Schilcher took time during his introduction to go over recent incidents he was involved in, such as orders for him and Tisbury Police to stay away from each other, after Schilcher’s dog was stabbed. Schilcher said he filed a criminal complaint against Tisbury Police and town administrator Jay Grande for harassment. Schilcher also said during the forum that he was ordered to stay away from Tisbury Police for an attempt to break into the police station in relation to the dog-stabbing incident.
Schilcher said he was running for his best friend, who passed away. “I’d rather live on a postage stamp in Tisbury than anywhere else in the world,” he said, adding that the town is facing many issues, like a lack of infrastructure for children. “This whole town’s a mess … and I’m going to stay [here]. So, that’s why you should vote for me. Because I’m here for the long term,” he said.
Tisbury residents raised various concerns during the forum, and the candidates had differing ideas on how the town should handle them.
Affordable housing was one issue. Burt said the housing bank could help the Island with the shortage. She said a possible option was to ask state legislators for permission to use a portion of the Manuel F. Correllus State Forest for a large housing project.
Colarusso said the renting model on the Vineyard was not the way for people to make generational wealth, and she said that homeownership should be the goal. Schilcher said that the town should bring back youth lots, which he said was town land given to people who go to school in Tisbury.
The candidates agreed that the town needed to consider amending zoning bylaws for workforce housing.
Another concern was the seeming disconnect between the select board and town committees. Burt said while she’s only been a select board member for a few months, she has heard complaints. And she wants to improve communication. Colarusso said that volunteers on committees seem to be given a heavier workload than in other towns. Schilcher said decisions are made with only a few people, and committees need to be brought in more for their expertise.
All three candidates said communication to Tisbury residents, particularly with the town website, needs to improve.
One resident asked how the town can balance the interests of businesses and town residents, particularly since the select board seems to have become more pro-business in recent years. Burt said the town will need to proceed carefully. She said several issues need to be addressed, such as the increase in both residents and visitors, and year-round businesses having difficulty paying high rents on Main Street.
Colarusso said her father was a small business owner and her mother was a teacher, so she could see both sides of the argument. She said all information needs to be put on the table to find a balanced approach. But she also pointed out that most Tisbury businesses are not open late. Schilcher said business owners feel there’s a disconnect with town government. He also said Tisbury’s government favors Williams Street and West Chop, adding that the needs of year-round residents were not being properly addressed.

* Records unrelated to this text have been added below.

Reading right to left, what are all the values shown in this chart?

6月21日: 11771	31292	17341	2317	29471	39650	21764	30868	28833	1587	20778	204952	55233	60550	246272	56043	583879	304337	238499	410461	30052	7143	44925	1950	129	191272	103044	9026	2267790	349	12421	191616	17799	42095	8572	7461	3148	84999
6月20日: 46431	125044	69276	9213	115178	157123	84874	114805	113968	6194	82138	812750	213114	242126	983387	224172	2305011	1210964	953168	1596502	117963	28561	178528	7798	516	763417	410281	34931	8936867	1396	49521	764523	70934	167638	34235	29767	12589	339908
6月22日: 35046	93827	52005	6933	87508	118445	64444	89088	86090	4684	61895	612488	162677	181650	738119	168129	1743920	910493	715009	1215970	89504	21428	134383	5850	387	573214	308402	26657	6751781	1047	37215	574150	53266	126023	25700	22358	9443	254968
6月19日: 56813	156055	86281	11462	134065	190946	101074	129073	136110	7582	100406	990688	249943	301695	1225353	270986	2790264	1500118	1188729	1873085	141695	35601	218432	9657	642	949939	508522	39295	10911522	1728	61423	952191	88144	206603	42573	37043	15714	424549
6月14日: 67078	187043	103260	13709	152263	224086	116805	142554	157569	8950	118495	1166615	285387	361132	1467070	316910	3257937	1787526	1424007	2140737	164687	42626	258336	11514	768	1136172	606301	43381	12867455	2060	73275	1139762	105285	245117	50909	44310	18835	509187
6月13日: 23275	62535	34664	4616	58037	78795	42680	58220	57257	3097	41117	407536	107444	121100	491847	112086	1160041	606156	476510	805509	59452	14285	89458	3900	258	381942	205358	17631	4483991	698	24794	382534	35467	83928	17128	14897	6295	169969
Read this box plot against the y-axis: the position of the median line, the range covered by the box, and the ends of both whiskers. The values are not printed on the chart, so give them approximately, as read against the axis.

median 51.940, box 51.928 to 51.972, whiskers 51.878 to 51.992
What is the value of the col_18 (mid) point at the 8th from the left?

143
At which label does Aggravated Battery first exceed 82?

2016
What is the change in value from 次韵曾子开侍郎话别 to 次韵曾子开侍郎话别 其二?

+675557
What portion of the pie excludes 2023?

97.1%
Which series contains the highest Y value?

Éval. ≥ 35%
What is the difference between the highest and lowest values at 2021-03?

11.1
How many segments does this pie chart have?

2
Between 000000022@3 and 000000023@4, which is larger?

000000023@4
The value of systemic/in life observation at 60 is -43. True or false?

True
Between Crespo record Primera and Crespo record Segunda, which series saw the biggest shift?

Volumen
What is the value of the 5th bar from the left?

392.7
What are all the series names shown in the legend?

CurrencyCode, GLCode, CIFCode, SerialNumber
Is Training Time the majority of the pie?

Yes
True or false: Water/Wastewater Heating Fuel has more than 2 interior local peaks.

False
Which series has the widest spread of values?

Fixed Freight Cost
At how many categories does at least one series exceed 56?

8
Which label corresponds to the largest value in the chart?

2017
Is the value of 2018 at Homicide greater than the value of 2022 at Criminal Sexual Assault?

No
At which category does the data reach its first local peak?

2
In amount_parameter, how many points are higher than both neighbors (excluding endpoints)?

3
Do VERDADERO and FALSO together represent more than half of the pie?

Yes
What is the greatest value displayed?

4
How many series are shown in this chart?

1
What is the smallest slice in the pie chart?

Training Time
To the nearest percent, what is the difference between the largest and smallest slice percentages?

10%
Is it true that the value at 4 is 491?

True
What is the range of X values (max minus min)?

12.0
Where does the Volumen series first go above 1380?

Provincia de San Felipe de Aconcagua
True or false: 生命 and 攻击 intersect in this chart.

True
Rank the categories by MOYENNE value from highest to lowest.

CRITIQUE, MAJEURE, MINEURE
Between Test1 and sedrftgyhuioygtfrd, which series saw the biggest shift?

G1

After the questions and answers, the select board candidates provided final statements to voters on why they should be chosen.
Candidates in uncontested races also had the opportunity to meet with the public. Several of them were unable to attend the forum, but some candidates sent statements to be read to voters by Laskowski.
The town election will take place at the Tisbury Emergency Services Facility at 215 Spring St. on Tuesday, May 9, from noon to 8 pm. The full recording of the forum will be available on the MVTV website.